The first lady's entrance into the campaign fray comes at a crucial time for Democrats, whose chances of retaining control of the House may be narrowing and who are struggling to reengage a dispirited base. Independents are also poised to pull the lever for Republicans in November, according to recent polls.
White House aides said that Obama could raise $20 million for the party, boosting the Democrats' money edge and the airwave and ground games of candidates as the election nears and races tighten.
Obama's schedule, which kicks of Oct. 23, will take her to Wisconsin, Illinois, Colorado, New York, Washington state and California, and it provides a window onto Democrats' declining fortunes in states that went big for Barack Obama in 2008. It also shows that when it comes to some Democrats, Michelle Obama is the couple's better half. Her first campaign event is for Sen. Russ Feingold (D-Wis.), who was a no-show when the president made a Labor Day appearance in Milwaukee. Feingold, a big backer of Obama in 2008, is down by about five points in the latest polls.
According to an Washington Post/ABC News poll, the first lady could make a difference with women and minorities, two groups who have to go blue in big numbers for the Democrats to have a chance of maintaining their majorities. Forty-three percent of female Democrats say they would be more likely to support a candidate backed by the first lady, as did 39 percent of minority Democrats.

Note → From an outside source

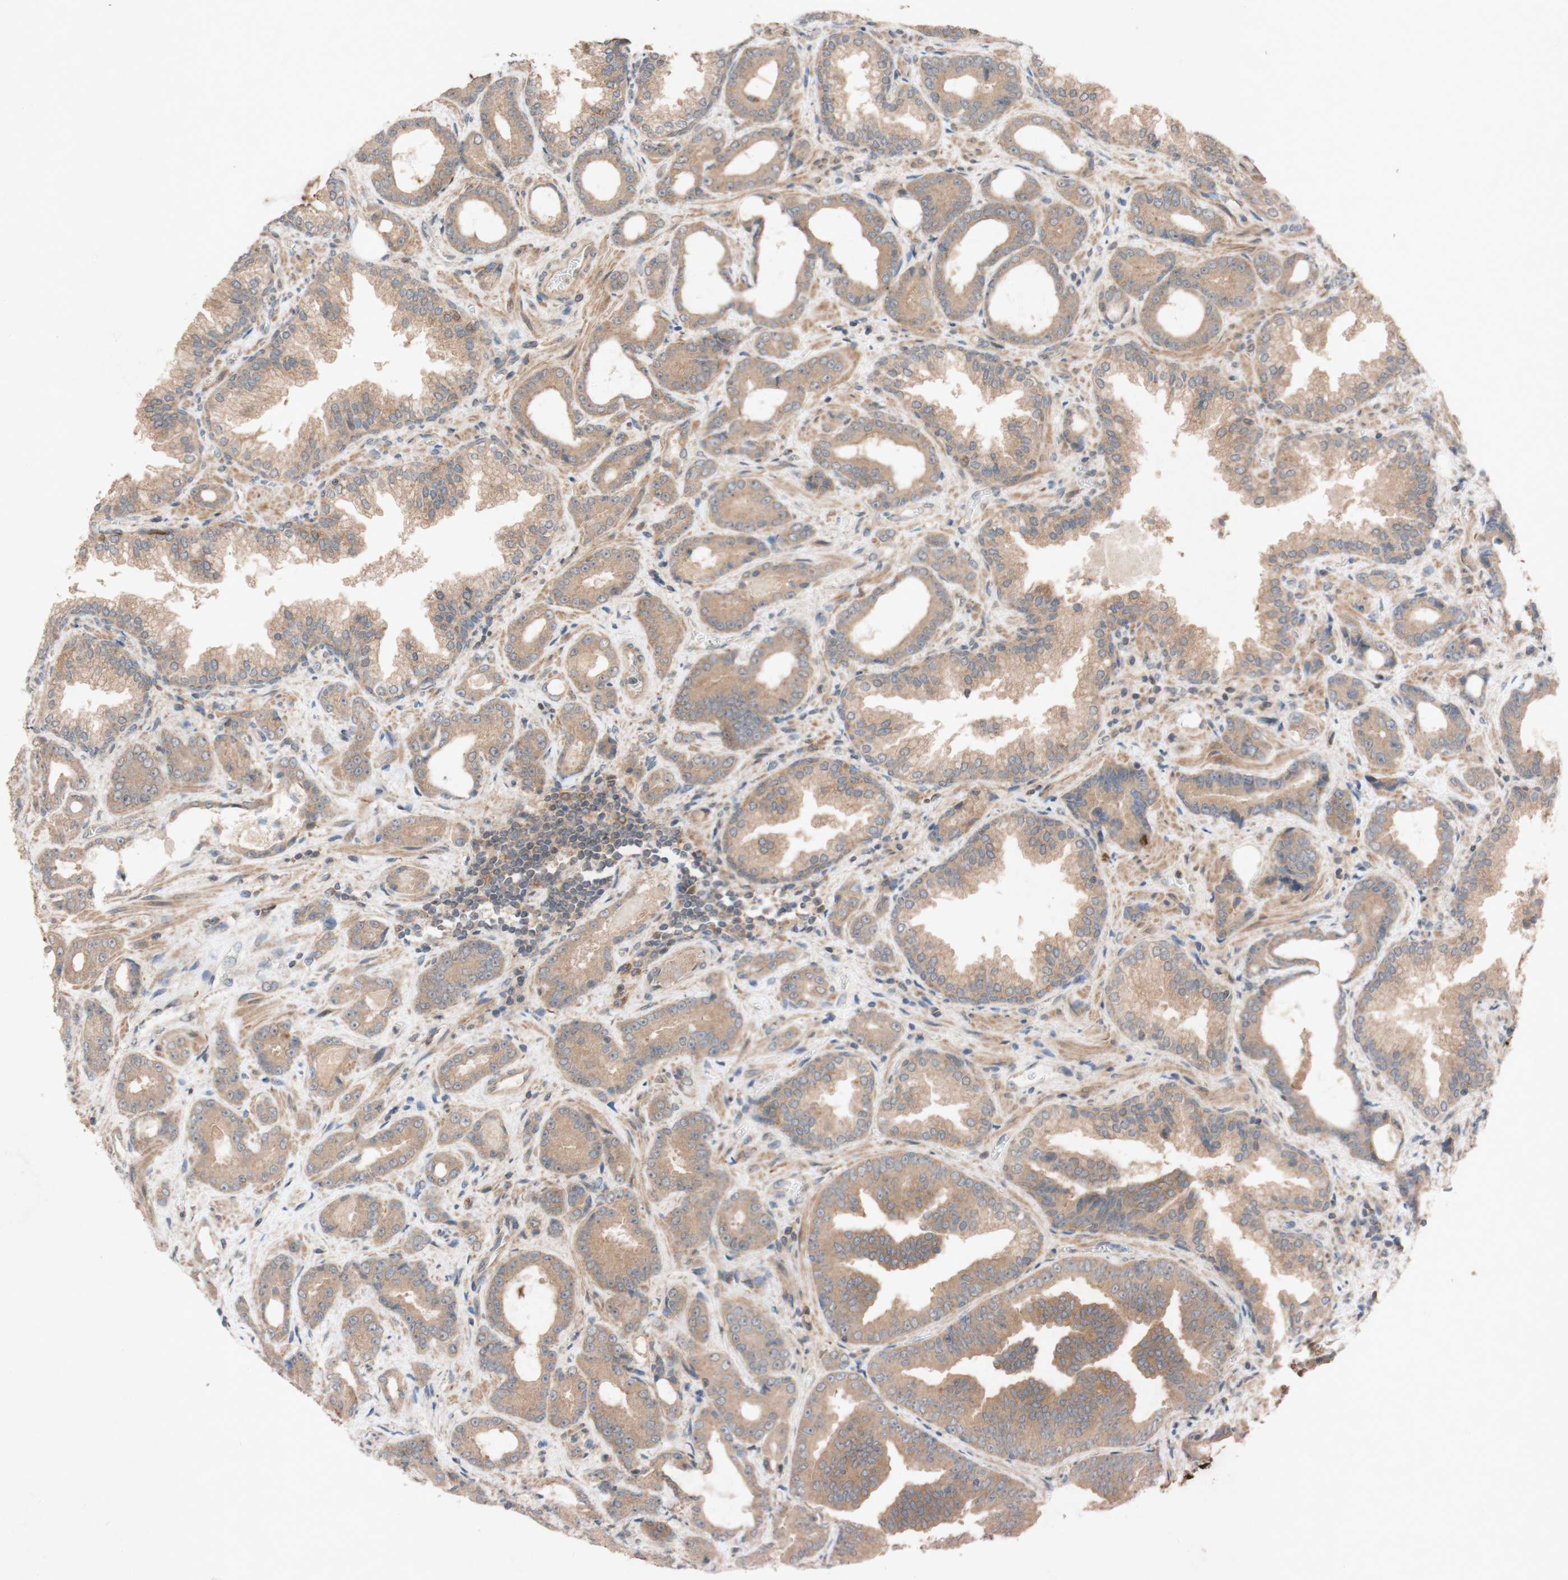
{"staining": {"intensity": "weak", "quantity": ">75%", "location": "cytoplasmic/membranous"}, "tissue": "prostate cancer", "cell_type": "Tumor cells", "image_type": "cancer", "snomed": [{"axis": "morphology", "description": "Adenocarcinoma, Low grade"}, {"axis": "topography", "description": "Prostate"}], "caption": "High-magnification brightfield microscopy of adenocarcinoma (low-grade) (prostate) stained with DAB (brown) and counterstained with hematoxylin (blue). tumor cells exhibit weak cytoplasmic/membranous staining is appreciated in approximately>75% of cells. (DAB (3,3'-diaminobenzidine) = brown stain, brightfield microscopy at high magnification).", "gene": "ATP6V1F", "patient": {"sex": "male", "age": 60}}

Still, among all voters in the six states Obama plans to visit, 23 percent said they would be more likely to cast a ballot for a candidate Obama supports, while an equivalent 24 percent said they would be more apt to oppose such a candidate. And most of those voters - 52 percent in the Post-ABC poll - said that if the first lady campaigns in their districts it wouldn't sway them one way or the other.
Congressional Democrats have been asking the White House to deploy the first lady since the summer, and over recent weeks, the prospects of House Speaker Nancy Pelosi (D-Calif.) keeping the gavel after November have dimmed. The Democrats' hold on the Senate appears slightly stronger.
Obama will try to help Democrats maintain her husband's former U.S. Senate seat by headlining a fundraiser for Alexi Giannoulias and a slate of other Illinois candidates. She will stump for Sens. Michael Bennet (Colo.), Patty Murray (Wash.) and Barbara Boxer (Calif.) - all locked in dead-heat races. She'll also headline a fundraiser for Pelosi and the Democratic Congressional Campaign Committee in San Francisco. The DCCC ended August with $39 million on hand.
The first lady signed off on the final plans Friday, after weeks of back and forth with the West Wing, an aide said. She will stick to her two-to-three-day work week, with no weekends, and hew closely to the traditional first lady campaign playbook: praise for the candidate and the administration's agenda, which will include mention of her own healthy-living platform, and no mudslinging.
"She's campaigning to advocate, to rally voters behind specific candidates based on what we can do together to build a better future," said Stephanie Cutter, a White House aide. "She comes to this as a mom, and that's the lens through which she sees the world, and that's her test for every issue - what it means for her daughters and all of our kids."
Well known in the East and West wings is that Obama felt ill-served during the 2008 campaign, and aides said that this time Obama pressed West Wing aides for a well-honed strategy that dovetailed with her schedule, interests and the party's needs.
Aides stressed that Obama is eager to help her party. But it will be a return to a role that she has avoided for the past 19 months in Washington, and it is not without risk. A higher, more political profile chips away at the bipartisan, apolitical brand she has carefully crafted and could make her a target for Democrats' foes - Glenn Beck has recently criticized the first lady's healthful-eating initiative.
"Michelle is a realist; she understands that part of the nature of politics these days is that you are out there on a tightrope and the nature of the press is often unfair and critical," said Valerie Jarrett, a senior White House adviser. "But she also recognized that stakes are very high, and it's important for her husband to have a Congress with whom he can work."
East Wing aides said the first lady will likely add more rally-style events to her schedule in the coming weeks.
With Democrats facing a strengthening headwind this November, the decision to deploy the first lady wasn't a matter of if, but when. Asked by The Washington Post last spring about whether politicians always have a worst-case-scenario in mind, the first lady said:
"I think every single one of us in the East Wing lives the devil's advocate. You're always wondering: What could go wrong?"